The Peacecraft attorney's face twisted as he yelled out a fierce, "Objection, Your Honor!"
The courtroom filled quickly with the voices of the press and the assorted plaintiff supporters murmuring disapprovingly, which encompassed the entirety of the courtroom aside from Heero. The judge even laid down his gavel loudly to call the court to order, as the murmurs and whispers began to grow louder and increase in number. He finally was able to calm the court and announce in a chillingly collected voice, "Sustained." He then calmly told the Peacecraft attorney to continue with his questioning.
There was a sour look on the man's face for a moment, directed only at Duo himself, before he smoothly slipped back into the drilling of the one-eared Neko's dark memories.
Duo smiled faintly to himself as the pressing words poured down on him, but it didn't matter anymore. He could lie blatantly, he could kill that smug-faced attorney if he wanted, even though it wasn't necessary. He had done what he had done, and nothing would change that. He had done what he felt was just in his complex society, translated in his own strange psyche that was both human and Neko, and imprisonment and death were irreverent to that fact.
He was resigned to his loss.
He was ready to die.
"Damn it all, Duo," Heero hissed silently.
And when he finally was allowed off the stand, Heero didn't waste a second in tossing off the guise of a reporter and unfolding his notebook from where it had waited in his pocket, waiting patiently to fulfill its purpose as the traveler began walking towards the front of the courtroom.
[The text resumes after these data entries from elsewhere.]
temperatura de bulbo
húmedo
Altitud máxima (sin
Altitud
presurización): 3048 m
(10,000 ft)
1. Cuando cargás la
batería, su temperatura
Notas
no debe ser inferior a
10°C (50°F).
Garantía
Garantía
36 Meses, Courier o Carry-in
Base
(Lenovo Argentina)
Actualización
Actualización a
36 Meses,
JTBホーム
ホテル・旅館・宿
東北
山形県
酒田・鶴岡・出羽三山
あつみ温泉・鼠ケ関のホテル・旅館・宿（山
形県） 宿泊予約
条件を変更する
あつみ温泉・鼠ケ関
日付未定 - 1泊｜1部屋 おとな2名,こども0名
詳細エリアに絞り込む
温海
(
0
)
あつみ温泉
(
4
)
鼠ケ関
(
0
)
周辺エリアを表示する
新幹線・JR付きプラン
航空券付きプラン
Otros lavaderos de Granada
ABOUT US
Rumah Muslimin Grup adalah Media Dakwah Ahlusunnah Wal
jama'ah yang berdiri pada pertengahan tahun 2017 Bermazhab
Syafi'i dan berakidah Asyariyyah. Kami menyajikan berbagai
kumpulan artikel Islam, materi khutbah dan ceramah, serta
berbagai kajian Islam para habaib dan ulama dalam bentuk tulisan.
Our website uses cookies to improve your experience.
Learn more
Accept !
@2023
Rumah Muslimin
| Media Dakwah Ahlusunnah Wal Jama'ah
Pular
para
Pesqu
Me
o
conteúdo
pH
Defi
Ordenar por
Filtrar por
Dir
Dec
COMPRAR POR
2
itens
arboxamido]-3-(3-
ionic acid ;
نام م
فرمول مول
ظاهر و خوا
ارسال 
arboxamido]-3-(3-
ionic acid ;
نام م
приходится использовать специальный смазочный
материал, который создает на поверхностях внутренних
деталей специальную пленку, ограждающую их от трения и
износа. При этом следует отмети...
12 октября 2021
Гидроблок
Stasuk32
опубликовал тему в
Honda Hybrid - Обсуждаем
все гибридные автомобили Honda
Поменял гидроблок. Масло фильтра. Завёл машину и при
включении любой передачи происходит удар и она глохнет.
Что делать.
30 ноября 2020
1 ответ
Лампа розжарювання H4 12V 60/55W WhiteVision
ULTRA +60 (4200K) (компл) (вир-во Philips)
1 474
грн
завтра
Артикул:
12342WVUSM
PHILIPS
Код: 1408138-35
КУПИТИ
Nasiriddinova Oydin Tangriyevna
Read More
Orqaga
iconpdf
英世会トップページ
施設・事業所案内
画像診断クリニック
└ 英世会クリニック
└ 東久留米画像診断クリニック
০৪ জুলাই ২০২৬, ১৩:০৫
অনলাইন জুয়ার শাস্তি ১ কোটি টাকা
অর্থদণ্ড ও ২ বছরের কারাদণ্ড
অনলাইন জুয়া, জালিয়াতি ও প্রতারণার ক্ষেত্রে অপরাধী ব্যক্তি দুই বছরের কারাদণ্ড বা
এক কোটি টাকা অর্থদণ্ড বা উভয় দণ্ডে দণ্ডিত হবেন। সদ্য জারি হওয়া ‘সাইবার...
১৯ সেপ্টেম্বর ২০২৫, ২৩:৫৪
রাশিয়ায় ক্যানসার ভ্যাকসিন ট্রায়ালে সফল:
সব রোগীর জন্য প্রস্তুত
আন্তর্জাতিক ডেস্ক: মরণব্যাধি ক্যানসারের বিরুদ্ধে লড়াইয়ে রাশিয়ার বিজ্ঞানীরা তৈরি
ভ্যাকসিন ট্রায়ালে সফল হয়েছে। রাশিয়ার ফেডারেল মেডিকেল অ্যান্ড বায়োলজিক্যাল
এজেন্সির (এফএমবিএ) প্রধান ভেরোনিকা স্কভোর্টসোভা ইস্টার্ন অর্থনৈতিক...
Duo had sacrificed his freedom for the chance to avenge the ghosts that haunted him because of his family's slaughter, and he had remained true to his word even when he did not get the revenge he had fought for, killed for, and taken his punishment without contest. It had been pride-a desire to be more virtuous than the ones he was fighting, even if it meant death. It was foolishness, but it was the only way he could live. Heero slowly began to understand what that meant as he moved down the aisle between the crowded pews and approached the elderly, black-robed judge.